По всей окружности высокого погребального костра опускаются к узловатым веткам и серым листьям толстые палки с горящим на их концах жиром и уже через половину минуты аромат лаванды смешивается с запахом горящего дерева. Лица факельщиков расплываются в улыбках, а сами они начинают отмахиваться от лезущего в глаза дыма, — пожалованная им нынче власть истребителей льстит их скудной гордыне и, хотя бы на этот вечер, сообщает какой-никакой блеск жалкому существованию, которое они ведут, работая в здешних полях за девять пенсов в день и даровой лимонад.
— Я так разумею, для этакой грудищи огня-то надобно побольше, — говорит один из них, размахивая, точно мечом, своей огненной дубинкой, и действительно, похоже, что без помощи со стороны пламя скорее зачахнет, чем поглотит гору выкорчеванных кустов. Мглистый дым понемногу поднимается в небо, помрачая низкие тучи.
— Вот отличительный признак высокого качества компании «Рэкхэм», — извещает Конфетку Уильям. — Эти кусты занимаются огнем столь медленно лишь потому, что они еще не истощены до конца — в них продолжает теплиться жизнь. Но компания «Рэкхэм» никогда не позволяет себе снимать шестой урожай с растений, уже растративших большую часть былой их силы.

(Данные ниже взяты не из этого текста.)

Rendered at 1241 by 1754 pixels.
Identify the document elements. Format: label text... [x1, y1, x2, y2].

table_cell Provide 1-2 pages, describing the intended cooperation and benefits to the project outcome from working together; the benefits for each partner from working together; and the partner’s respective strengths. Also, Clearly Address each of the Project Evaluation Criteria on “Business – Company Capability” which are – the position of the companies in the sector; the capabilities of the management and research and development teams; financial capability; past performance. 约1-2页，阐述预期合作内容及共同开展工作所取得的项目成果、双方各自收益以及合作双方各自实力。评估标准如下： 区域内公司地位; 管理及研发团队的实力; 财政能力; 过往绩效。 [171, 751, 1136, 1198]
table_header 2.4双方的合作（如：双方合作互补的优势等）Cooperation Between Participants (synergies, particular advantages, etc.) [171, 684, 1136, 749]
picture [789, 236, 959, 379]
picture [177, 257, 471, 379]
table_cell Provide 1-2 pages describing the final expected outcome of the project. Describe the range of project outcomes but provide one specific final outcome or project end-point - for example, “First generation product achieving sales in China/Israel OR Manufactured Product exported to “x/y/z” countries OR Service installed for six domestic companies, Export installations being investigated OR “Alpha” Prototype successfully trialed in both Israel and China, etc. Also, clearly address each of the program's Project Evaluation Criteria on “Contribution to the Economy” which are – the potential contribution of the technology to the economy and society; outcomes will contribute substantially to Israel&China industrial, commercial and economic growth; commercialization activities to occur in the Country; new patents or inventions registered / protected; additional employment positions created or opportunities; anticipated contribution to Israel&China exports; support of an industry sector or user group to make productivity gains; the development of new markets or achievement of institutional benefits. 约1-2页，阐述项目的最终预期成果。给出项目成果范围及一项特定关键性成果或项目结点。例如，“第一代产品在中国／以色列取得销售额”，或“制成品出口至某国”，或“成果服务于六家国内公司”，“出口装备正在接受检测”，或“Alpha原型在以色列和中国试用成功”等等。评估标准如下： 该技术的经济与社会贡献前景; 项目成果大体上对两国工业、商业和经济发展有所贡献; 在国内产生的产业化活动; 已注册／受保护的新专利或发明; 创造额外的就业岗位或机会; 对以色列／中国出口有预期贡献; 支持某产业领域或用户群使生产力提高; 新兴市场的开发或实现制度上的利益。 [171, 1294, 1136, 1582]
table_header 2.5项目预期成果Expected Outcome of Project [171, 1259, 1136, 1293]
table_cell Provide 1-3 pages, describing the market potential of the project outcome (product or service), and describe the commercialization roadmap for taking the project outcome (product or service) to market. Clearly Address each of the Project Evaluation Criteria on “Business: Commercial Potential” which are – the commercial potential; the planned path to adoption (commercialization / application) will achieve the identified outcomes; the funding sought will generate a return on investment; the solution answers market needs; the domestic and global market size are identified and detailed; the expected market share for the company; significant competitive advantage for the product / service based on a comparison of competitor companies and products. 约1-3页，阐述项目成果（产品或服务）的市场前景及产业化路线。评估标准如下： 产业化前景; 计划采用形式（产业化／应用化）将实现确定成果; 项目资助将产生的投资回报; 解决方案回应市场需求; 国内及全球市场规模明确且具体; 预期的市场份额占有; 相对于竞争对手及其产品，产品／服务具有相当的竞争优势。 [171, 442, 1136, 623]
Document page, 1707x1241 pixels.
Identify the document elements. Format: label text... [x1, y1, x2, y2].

Конфетка смотрит на Уильяма, не понимая, как ей следует отвечать. Он обращается к ней так, точно она — дочь или внучка какого-нибудь престарелого держателя его акций, катающая по полям колесное кресло с незримым полковником Ликом. Между ней и Уильямом выдерживается дистанция, а близости, хождения под руку, о котором она мечтала, нет и в помине.
— Я видел однажды костер, — громко объявляет Уильям, заглушая гомон голосов и треск горящего дерева, — сложенный из шестилетних растений, ну так вот, они вспыхнули — пф! — точно груда сухого папоротника. И можете мне поверить, масло, добытое напоследок из той лаванды, оказалось третьесортным.
Конфетка кивает, сохраняя молчание, вглядывается в разгорающийся костер. Она подрагивает от дующего ей в спину холодного ветра, морщится от жара, пышущего в лицо, и гадает, так ли уж хорошо приспособлена она для жизни за городом, как воображала прежде. Мужчины, стоящие вкруг костра, тычут и тычут в него факелами, обсуждая одновременно тонкие подробности распространения огня. Говор их Конфетка разбирает с грехом пополам, затрудняясь сказать, в чем тут причина — то ли она стала за последнее время до того утонченной, что уже не способна понять их, то ли они просто-напросто косноязычны.
Они чужие ей, эти труженики, облаченные все как один в башмаки на грубых подошвах, крепкие бурые штаны и бумазейные рубашки без ворота. Они походят на стадо животных одной, первобытной породы, на двуногих скотов, которых не берет ни холод, ни жар.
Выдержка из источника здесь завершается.